(Explore the material)
- 1) In the passage on wilful default in rescission of judgment applications, which judge is quoted from the De Witts Auto Body Repairs case?
- 2) Please continue the passage on wilful default in rescission of judgment applications from the point where it stops.

*** Passage shown Section Begins ***

Importantly the court in
Harris
set out that:

[8]
Before an applicant in a rescission of judgment application can be
said to be in ‘wilful default’
he or she must bear
knowledge of the action brought against him or her and/or the steps
required to avoid the default. Such an
applicant must deliberately,
being free to do so, fail or omit to take the step which would avoid
the default and must appreciate
the legal consequences of his or her
actions.”
37.
Harris
makes
it clear that even wilful default once demonstrated does not
necessarily mean that an applicant is barred from claiming rescission

stating that:

The
Court’s discretion in deciding whether sufficient cause has
been established must not be unduly restricted. In my view,
the
mental element of the default, whatever description it bears, should
be one of the several elements which the court must weigh
in
determining whether sufficient or good cause has been shown to exist.
In the words of Jones J in
De
Witts Auto Body Repairs (Pty) Ltd v Fedgen Insurance Co Ltd
[8]
,
‘… the wilful or negligent or blameless nature of the
defendant’s default now becomes one of the various
considerations
which the Courts will take into account in the
exercise of their discretion to determine whether or not good cause
is shown.’”
[9]
38.
As
was further pointed out in
Harris
[10]
the Court seized with an application for rescission, should not, in
determining whether good or sufficient cause has been proven,
look at
the adequacy or otherwise of the explanation of the default or
failure in isolation. Put otherwise, the explanation good,
bad or
indifferent must be considered in the light of the nature of the
defence which is an important consideration and in the
light of all
the facts and circumstances of the case as a whole.
Harris
(
supra
)
[10]
39.
The
Harris
judgment referred again to
De Witts Auto
Body Repairs
(
supra
)

*** Passage shown Section Ends ***
*** Dataset content Section Begins ***

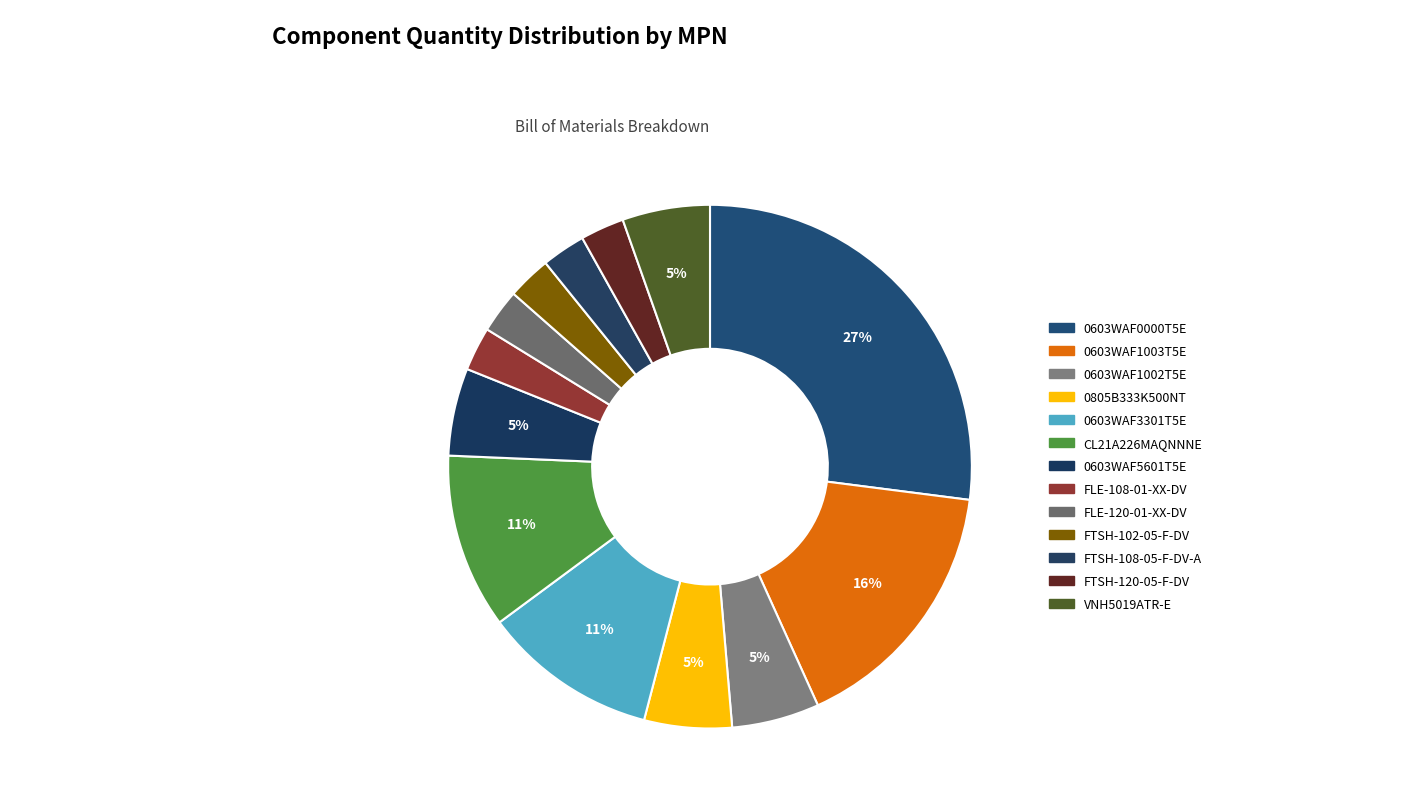

What is the change in value from 0603WAF5601T5E to FTSH-120-05-F-DV?

-1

*** Dataset content Section Ends ***

(Results in order)
- 1) Jones J.

- 2)
with approval with respect to the following quotation:
[11]
In amplifying the nature of the preferable approach in an application
for rescission of judgment, I can do no better than quote
Jones J
with whose
dicta
I am in respectful agreement:
'An
application for rescission is never simply an enquiry whether or not
to penalise a party for failure to follow the rules and
procedures
laid down for civil proceedings in our courts. The question is,
rather, whether or not the explanation for the default
and any
accompanying conduct by the defaulter, be it willful or negligent or
otherwise, gives rise to the probable inference that
there is no
bona
fide
defence
and hence that the application for rescission is not
bona
fide
.
The magistrate's discretion to rescind the judgments of his court is
therefore primarily designed to enable him to do justice
between the
parties. He should exercise that discretion by balancing the
interests of the parties. . . . He should also do his
best to advance
the good administration of justice. In the present context this
involves weighing the need, on the one hand, to
uphold the judgments
of the courts which are properly taken in accordance with accepted
procedures and, on the other hand, the
need to prevent the
possible injustice of a judgment being executed where it should never
have been taken in the first place,
particularly where it is taken in
a party's absence without evidence and without his defence having
been raised and heard.'

[11]
40.
All
the above remains good law when regard is had to
Zuma
(
supra
)
where the Constitutional Court carefully referred to the principles
relevant to rescission in terms of the common law.
[12]
41.
The
Constitutional Court pointed out that the common law requirements for
rescission had already been dealt with in
Government
of the Republic of Zimbabwe v Fick and Others
[13]
.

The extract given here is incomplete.